Every line of the data below must be given again exactly.

# [Collected data]

──────────────────────────────

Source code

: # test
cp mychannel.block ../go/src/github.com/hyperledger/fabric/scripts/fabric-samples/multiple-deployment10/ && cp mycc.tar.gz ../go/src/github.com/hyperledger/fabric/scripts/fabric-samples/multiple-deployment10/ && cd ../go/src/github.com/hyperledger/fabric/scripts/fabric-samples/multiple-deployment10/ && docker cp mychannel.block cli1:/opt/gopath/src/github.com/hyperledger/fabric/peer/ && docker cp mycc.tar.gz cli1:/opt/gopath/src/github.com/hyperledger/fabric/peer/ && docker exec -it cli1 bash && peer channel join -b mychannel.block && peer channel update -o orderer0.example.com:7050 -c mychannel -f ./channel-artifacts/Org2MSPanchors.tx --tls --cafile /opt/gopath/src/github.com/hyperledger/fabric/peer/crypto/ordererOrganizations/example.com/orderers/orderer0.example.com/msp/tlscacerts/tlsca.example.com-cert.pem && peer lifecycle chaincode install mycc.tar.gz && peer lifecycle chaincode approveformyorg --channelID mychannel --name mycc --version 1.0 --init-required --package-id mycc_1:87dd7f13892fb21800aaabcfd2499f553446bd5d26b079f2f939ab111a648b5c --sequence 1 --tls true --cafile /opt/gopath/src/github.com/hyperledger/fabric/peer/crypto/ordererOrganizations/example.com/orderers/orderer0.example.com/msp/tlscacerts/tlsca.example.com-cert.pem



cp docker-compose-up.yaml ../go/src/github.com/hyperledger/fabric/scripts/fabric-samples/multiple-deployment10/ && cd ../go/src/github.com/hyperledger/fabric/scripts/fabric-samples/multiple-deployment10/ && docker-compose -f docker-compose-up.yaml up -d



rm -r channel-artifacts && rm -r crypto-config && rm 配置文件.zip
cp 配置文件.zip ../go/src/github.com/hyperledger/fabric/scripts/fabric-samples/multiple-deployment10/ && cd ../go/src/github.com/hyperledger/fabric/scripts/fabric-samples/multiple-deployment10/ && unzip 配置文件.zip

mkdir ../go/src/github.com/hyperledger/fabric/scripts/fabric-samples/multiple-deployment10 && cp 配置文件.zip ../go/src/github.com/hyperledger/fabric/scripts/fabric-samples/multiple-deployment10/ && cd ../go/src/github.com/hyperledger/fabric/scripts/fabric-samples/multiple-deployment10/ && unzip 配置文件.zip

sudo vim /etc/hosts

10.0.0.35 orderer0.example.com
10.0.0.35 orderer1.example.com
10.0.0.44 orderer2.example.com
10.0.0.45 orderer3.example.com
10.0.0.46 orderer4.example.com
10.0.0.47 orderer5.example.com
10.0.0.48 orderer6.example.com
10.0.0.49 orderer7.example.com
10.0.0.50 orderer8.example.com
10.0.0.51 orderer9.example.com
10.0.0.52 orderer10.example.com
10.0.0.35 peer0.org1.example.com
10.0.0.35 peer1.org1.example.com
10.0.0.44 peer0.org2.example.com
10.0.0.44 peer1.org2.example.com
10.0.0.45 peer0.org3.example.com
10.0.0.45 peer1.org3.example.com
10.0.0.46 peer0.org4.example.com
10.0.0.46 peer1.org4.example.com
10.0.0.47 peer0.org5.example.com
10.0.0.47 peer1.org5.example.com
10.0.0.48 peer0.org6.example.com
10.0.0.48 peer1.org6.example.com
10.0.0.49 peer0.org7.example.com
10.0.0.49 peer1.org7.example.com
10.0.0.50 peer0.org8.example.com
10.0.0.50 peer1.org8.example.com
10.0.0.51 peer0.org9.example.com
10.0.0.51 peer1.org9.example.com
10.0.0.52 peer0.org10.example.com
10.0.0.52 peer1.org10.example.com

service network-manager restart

──────────────────────────────

# [Problem solution]
Source code

: # test
cp mychannel.block ../go/src/github.com/hyperledger/fabric/scripts/fabric-samples/multiple-deployment10/ && cp mycc.tar.gz ../go/src/github.com/hyperledger/fabric/scripts/fabric-samples/multiple-deployment10/ && cd ../go/src/github.com/hyperledger/fabric/scripts/fabric-samples/multiple-deployment10/ && docker cp mychannel.block cli1:/opt/gopath/src/github.com/hyperledger/fabric/peer/ && docker cp mycc.tar.gz cli1:/opt/gopath/src/github.com/hyperledger/fabric/peer/ && docker exec -it cli1 bash && peer channel join -b mychannel.block && peer channel update -o orderer0.example.com:7050 -c mychannel -f ./channel-artifacts/Org2MSPanchors.tx --tls --cafile /opt/gopath/src/github.com/hyperledger/fabric/peer/crypto/ordererOrganizations/example.com/orderers/orderer0.example.com/msp/tlscacerts/tlsca.example.com-cert.pem && peer lifecycle chaincode install mycc.tar.gz && peer lifecycle chaincode approveformyorg --channelID mychannel --name mycc --version 1.0 --init-required --package-id mycc_1:87dd7f13892fb21800aaabcfd2499f553446bd5d26b079f2f939ab111a648b5c --sequence 1 --tls true --cafile /opt/gopath/src/github.com/hyperledger/fabric/peer/crypto/ordererOrganizations/example.com/orderers/orderer0.example.com/msp/tlscacerts/tlsca.example.com-cert.pem



cp docker-compose-up.yaml ../go/src/github.com/hyperledger/fabric/scripts/fabric-samples/multiple-deployment10/ && cd ../go/src/github.com/hyperledger/fabric/scripts/fabric-samples/multiple-deployment10/ && docker-compose -f docker-compose-up.yaml up -d



rm -r channel-artifacts && rm -r crypto-config && rm 配置文件.zip
cp 配置文件.zip ../go/src/github.com/hyperledger/fabric/scripts/fabric-samples/multiple-deployment10/ && cd ../go/src/github.com/hyperledger/fabric/scripts/fabric-samples/multiple-deployment10/ && unzip 配置文件.zip

mkdir ../go/src/github.com/hyperledger/fabric/scripts/fabric-samples/multiple-deployment10 && cp 配置文件.zip ../go/src/github.com/hyperledger/fabric/scripts/fabric-samples/multiple-deployment10/ && cd ../go/src/github.com/hyperledger/fabric/scripts/fabric-samples/multiple-deployment10/ && unzip 配置文件.zip

sudo vim /etc/hosts

10.0.0.35 orderer0.example.com
10.0.0.35 orderer1.example.com
10.0.0.44 orderer2.example.com
10.0.0.45 orderer3.example.com
10.0.0.46 orderer4.example.com
10.0.0.47 orderer5.example.com
10.0.0.48 orderer6.example.com
10.0.0.49 orderer7.example.com
10.0.0.50 orderer8.example.com
10.0.0.51 orderer9.example.com
10.0.0.52 orderer10.example.com
10.0.0.35 peer0.org1.example.com
10.0.0.35 peer1.org1.example.com
10.0.0.44 peer0.org2.example.com
10.0.0.44 peer1.org2.example.com
10.0.0.45 peer0.org3.example.com
10.0.0.45 peer1.org3.example.com
10.0.0.46 peer0.org4.example.com
10.0.0.46 peer1.org4.example.com
10.0.0.47 peer0.org5.example.com
10.0.0.47 peer1.org5.example.com
10.0.0.48 peer0.org6.example.com
10.0.0.48 peer1.org6.example.com
10.0.0.49 peer0.org7.example.com
10.0.0.49 peer1.org7.example.com
10.0.0.50 peer0.org8.example.com
10.0.0.50 peer1.org8.example.com
10.0.0.51 peer0.org9.example.com
10.0.0.51 peer1.org9.example.com
10.0.0.52 peer0.org10.example.com
10.0.0.52 peer1.org10.example.com

service network-manager restart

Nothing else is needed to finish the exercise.